Bir kulum, dolu değil fakat boşta değilim. Bilgiden değil bu doluluk oranım, bu oran erken koşmanın yorgunluğundan kaynaklı. Bir dakika.. ben mi hızlı koştum yoksa dünya mı çok hızlı döndü? Bu ikilemde uzun süre kalacağım fakat şuan tek kalmak istediğim bir nokta var o da her üzücü olay da "çocuk" olabilmek...


Yoğun bakım koridorlarında babamdan görmüş olduğum uçan balonu almak için ısrar etmek istiyorum, içeri de yatan hastanın yakını olmayı değil.
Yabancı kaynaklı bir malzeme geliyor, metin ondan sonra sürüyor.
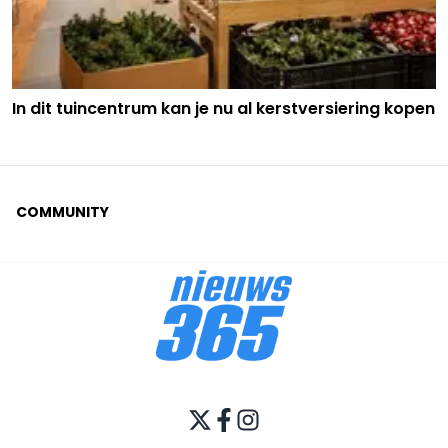
In dit tuincentrum kan je nu al kerstversiering kopen
COMMUNITY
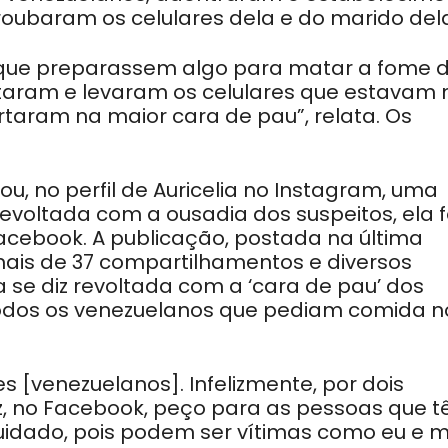
roubaram os celulares dela e do marido del
ar que preparassem algo para matar a fome 
itaram e levaram os celulares que estavam 
urtaram na maior cara de pau”, relata. Os
cou, no perfil de Auricelia no Instagram, uma
Revoltada com a ousadia dos suspeitos, ela f
cebook. A publicação, postada na última
u mais de 37 compartilhamentos e diversos
a se diz revoltada com a ‘cara de pau’ dos
todos os venezuelanos que pediam comida n
 [venezuelanos]. Infelizmente, por dois
z, no Facebook, peço para as pessoas que 
cuidado, pois podem ser vítimas como eu e 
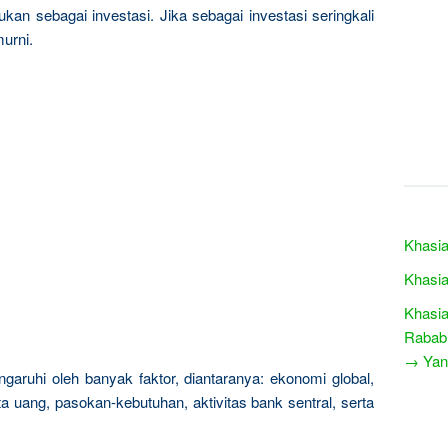
kan sebagai investasi. Jika sebagai investasi seringkali
urni.
Khasia
Khasia
Khasia
Rabab
→ Yang
garuhi oleh banyak faktor, diantaranya: ekonomi global,
a uang, pasokan-kebutuhan, aktivitas bank sentral, serta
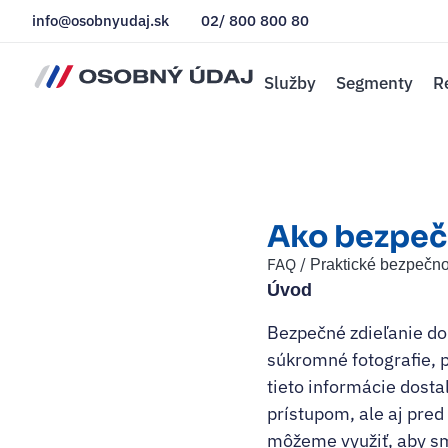
info@osobnyudaj.sk
02/ 800 800 80
Služby
Segmenty
R
Ako bezpečn
FAQ /
Praktické bezpečno
Úvod
Bezpečné zdieľanie dok
súkromné fotografie, p
tieto informácie dost
prístupom, ale aj pred 
môžeme využiť, aby sme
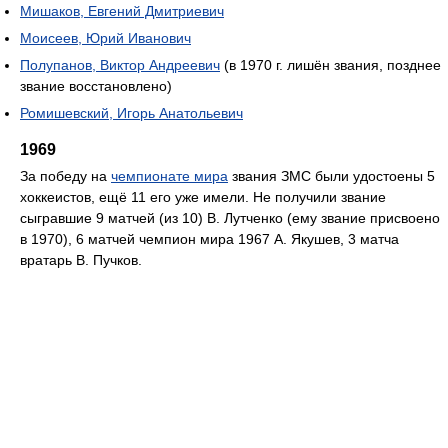
Мишаков, Евгений Дмитриевич
Моисеев, Юрий Иванович
Полупанов, Виктор Андреевич
(в 1970 г. лишён звания, позднее
звание восстановлено)
Ромишевский, Игорь Анатольевич
1969
За победу на
чемпионате мира
звания ЗМС были удостоены 5
хоккеистов, ещё 11 его уже имели. Не получили звание
сыгравшие 9 матчей (из 10) В. Лутченко (ему звание присвоено
в 1970), 6 матчей чемпион мира 1967 А. Якушев, 3 матча
вратарь В. Пучков.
Cenaze evinde gülerek oynayan çocuk olmak istiyorum, elimde bir ekmek parçası ile sağa sola koşmak istiyorum. Lâkin o zamanda anlardım bir farklılık olduğunu çünkü annem kesin döverdi beni "her yer ekmek kırığı oldu" diyerek. En iyisi mi mezarlıkta anlamsızca çiçeklere bakan çocuk olmak isterdim, o zaman da beyaz mermer taşları ürkütürdü beni.


Ölümü bilmeyecek kadar bebek olmak isterdim. Cenazenin yakını olmak yerine huysuzlanıp ağlamak isterdim, böyle hatıraları düşünüp ağlamak ve geride kalanları hatırlamaktan iyidir bebek olmak.